Она: Это называется общение, и я знаю, что ты не ведешь задушевных разговоров, ты трахаешь меня уже неделю, но ни разу не выкрикнул мое имя. Если честно, я немного разочарована.
Я: Я могу выкрикивать твое имя, если хочешь. Хотел спросить. А ты хочешь выкрикивать мое имя?
Она: Может быть.
Я: Никогда бы не подумал, что тебе нравится кричать.
Она: Какой ты проницательный. Мне это нравится, друг по перепиху.
Я: Приезжай.
Она: Не могу. Приближается срок сдачи статьи.
Я: Я всю жизнь буду покупать тебе кофе, если сейчас же ты уделишь мне час своего времени.
Она: Только если это будет «Дин&Делука» — иначе сделка не состоится.
Я: Согласен. Встретимся через час.
Она: Тебе повезло — я падкая на кофе. И оргазмы.
Я усмехаюсь, качая головой. Обычно я люблю оставлять последнее слово за собой, но для нее в этот раз сделаю исключение.
Засовываю телефон в карман и, повернув за угол к своей квартире, останавливаюсь у «Дин&Делука», чтобы купить подарочную карту, потому что не знаю, что она пьет, или как она пьет, а затем иду домой и принимаюсь ждать.
Сев в любимое кресло, я включаю телевизор и проверяю часы. Она будет здесь с минуты на минуту.

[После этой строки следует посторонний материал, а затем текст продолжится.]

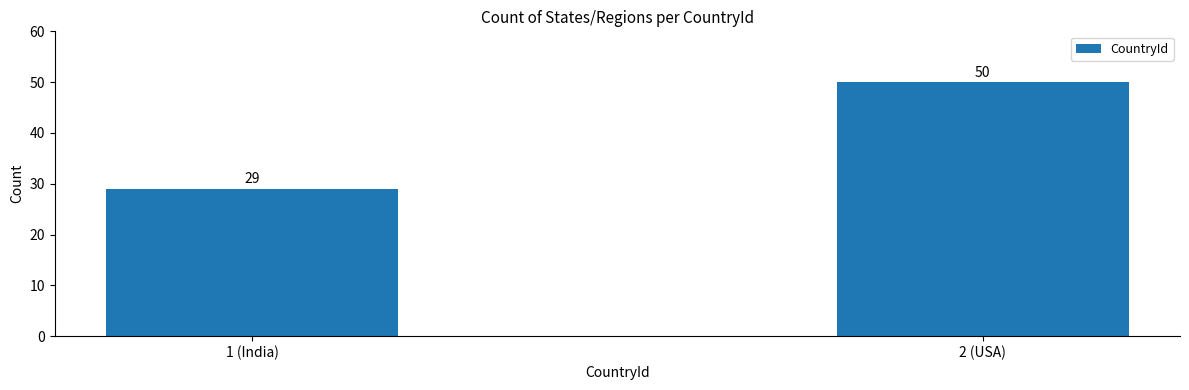

Reading right to left, list all the values displayed in this chart.

50	29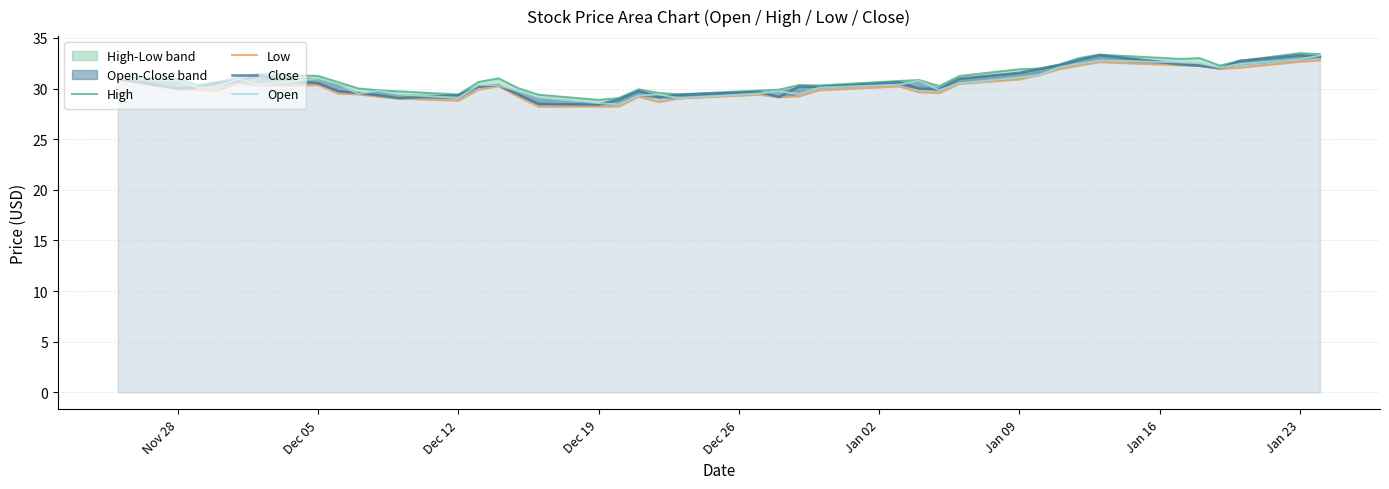

Which series has the largest total across all categories?

High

Я бесцельно клацаю свой телефон, просматривая старые сообщения, фотографии и электронные письма — я смотрю, но не вижу. Мой разум находится в другом месте, где-то между тупиком и краем забвения.
Но прежде, чем понимаю, что делаю, я натыкаюсь на старую переписку с Дамианой.
Мое сердце замирает.
В тот день, когда она умерла — в день, когда я узнал правду — я взял все ее вещи, что были здесь, засунул в картонную коробку и выбросил в мусорный бак. Я уничтожил фотографии. Удалил ее фотографии с телефона. Прежде чем почувствовать сокрушительную боль утраты в груди, я уничтожил все доказательства того, что она была в моей жизни.
За исключением этих писем, как оказалось.
Последнее письмо было четыре недели назад — накануне ее смерти.